Joe Payne

Personal information
- Full name: Joseph Payne
- Date of birth: 17 January 1914
- Place of birth: Brimington Common, England
- Date of death: 22 April 1975 (aged 61)
- Place of death: Luton, England
- Height: 5 ft 10+1⁄2 in (1.79 m)
- Positions: Half-back; centre forward;

Senior career*
- Years: Team / Apps / (Gls)
- Bolsover Colliery
- 1934–1938: Luton Town / 72 / (83)
- → Biggleswade Town (loan)
- 1938–1945: Chelsea / 36 / (21)
- 1946–1947: West Ham United / 10 / (6)
- 1947–?: Millwall / 0 / (0)

International career
- 1937: England / 1 / (2)

= Joe Payne (footballer, born 1914) =

English footballer

Joseph Payne (17 January 1914 – 22 April 1975) was an England international footballer, best known as the scorer of 10 goals in a match for Luton Town against Bristol Rovers on 13 April 1936. This is still a record in the English Football League. Payne later played for Chelsea and, after missing six years of his career to the Second World War, West Ham United.

==Playing career==

1936: Payne (white shirt, left) scores one of his record-breaking 10 goals in one match

Payne was born in Brimington Common near Chesterfield, and worked as a coalminer as a teenager. He was spotted playing as a centre-forward for Bolsover Colliery and signed by Luton Town in 1934. There, he played mostly for the reserve team as a half-back, and spent time on loan to Biggleswade Town.

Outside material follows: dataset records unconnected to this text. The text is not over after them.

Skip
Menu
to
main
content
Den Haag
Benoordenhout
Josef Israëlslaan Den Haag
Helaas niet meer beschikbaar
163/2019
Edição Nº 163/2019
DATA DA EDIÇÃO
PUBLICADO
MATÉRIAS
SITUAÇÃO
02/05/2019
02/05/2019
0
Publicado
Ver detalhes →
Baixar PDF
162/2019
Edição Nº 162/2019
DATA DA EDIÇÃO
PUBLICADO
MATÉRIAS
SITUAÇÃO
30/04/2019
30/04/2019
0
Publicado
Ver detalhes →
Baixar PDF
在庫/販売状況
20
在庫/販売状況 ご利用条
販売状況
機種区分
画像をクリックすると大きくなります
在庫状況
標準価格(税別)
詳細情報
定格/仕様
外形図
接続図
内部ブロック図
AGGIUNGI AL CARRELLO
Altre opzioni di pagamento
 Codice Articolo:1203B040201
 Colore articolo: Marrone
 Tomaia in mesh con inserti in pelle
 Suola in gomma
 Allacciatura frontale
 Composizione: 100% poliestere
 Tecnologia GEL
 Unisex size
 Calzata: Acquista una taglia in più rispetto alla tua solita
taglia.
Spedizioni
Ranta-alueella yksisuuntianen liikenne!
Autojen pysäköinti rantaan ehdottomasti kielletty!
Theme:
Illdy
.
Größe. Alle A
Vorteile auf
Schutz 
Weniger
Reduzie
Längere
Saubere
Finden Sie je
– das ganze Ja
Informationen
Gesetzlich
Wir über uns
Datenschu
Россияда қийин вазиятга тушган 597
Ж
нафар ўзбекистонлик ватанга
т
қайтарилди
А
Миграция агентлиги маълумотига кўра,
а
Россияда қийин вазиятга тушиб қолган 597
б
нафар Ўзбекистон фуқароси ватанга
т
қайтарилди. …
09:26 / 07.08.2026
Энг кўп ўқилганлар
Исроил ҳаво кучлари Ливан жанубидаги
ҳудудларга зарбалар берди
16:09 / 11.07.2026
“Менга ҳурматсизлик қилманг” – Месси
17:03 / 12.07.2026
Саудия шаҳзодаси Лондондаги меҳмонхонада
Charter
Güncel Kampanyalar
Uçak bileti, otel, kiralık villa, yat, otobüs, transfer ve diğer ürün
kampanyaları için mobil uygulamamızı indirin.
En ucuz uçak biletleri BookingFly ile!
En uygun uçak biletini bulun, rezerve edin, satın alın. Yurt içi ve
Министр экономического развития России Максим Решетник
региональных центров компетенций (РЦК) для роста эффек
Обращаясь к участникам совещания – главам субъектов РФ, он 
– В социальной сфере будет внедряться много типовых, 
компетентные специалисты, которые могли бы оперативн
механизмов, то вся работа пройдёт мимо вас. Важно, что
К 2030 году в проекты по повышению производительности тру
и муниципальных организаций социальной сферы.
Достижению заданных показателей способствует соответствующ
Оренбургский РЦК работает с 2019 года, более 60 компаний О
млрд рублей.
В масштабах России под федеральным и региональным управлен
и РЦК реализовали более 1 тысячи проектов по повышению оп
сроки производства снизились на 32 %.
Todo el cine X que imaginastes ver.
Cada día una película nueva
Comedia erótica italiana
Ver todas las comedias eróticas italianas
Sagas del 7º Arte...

Payne made his League debut for Luton on 29 December 1934, against Southend United, and he made one further appearance during his initial season. The 1935–36 season saw Payne start four games as half-back, the last of which came on 21 September 1935 against Crystal Palace, and he did not play for the club again until 13 April 1936, in a match against Bristol Rovers. Due to injuries to Jack Ball and Bill Boyd, Payne was played at centre-forward and scored 10 goals, still a Football League record, in a 12–0 win. He received a £2 win bonus for the match, in addition to his £4 weekly wage. The following season, Payne scored a club record 55 goals in 39 matches as the Hatters won the Third Division South championship. In May 1937, he made his only appearance for England, scoring two goals in the 8–0 victory over Finland at the Töölön Pallokenttä.

In March 1938, he was bought by Chelsea for a large fee, reported as around £5,000. In September 1941, Payne was hospitalised with acute pneumonia. His career was interrupted by the Second World War but he continued to be a prolific scorer in wartime competitions, and played once for hometown club Chesterfield in an 8–0 win over Notts County in December 1944.

In December 1946, Payne joined West Ham United, where he made 11 appearances in his single season with the club. He then joined Millwall but he had been suffering from persistent ankle injuries and never made a League appearance.

==Death and legacy==
Payne died in Luton on 22 April 1975, aged 61. On 13 April 2006, to mark the 70th anniversary of his 10-goal record, a plaque was unveiled by Geoff Thompson, then chairman of the Football Association, on the wall of the Miner's Arms public house in Manor Road, Brimington Common. The site is adjacent to the now-demolished house where he used to live, and overlooks a park where he played football. The unveiling was attended by two of Payne's nephews. A lounge at Kenilworth Road stadium was named in honour of Payne.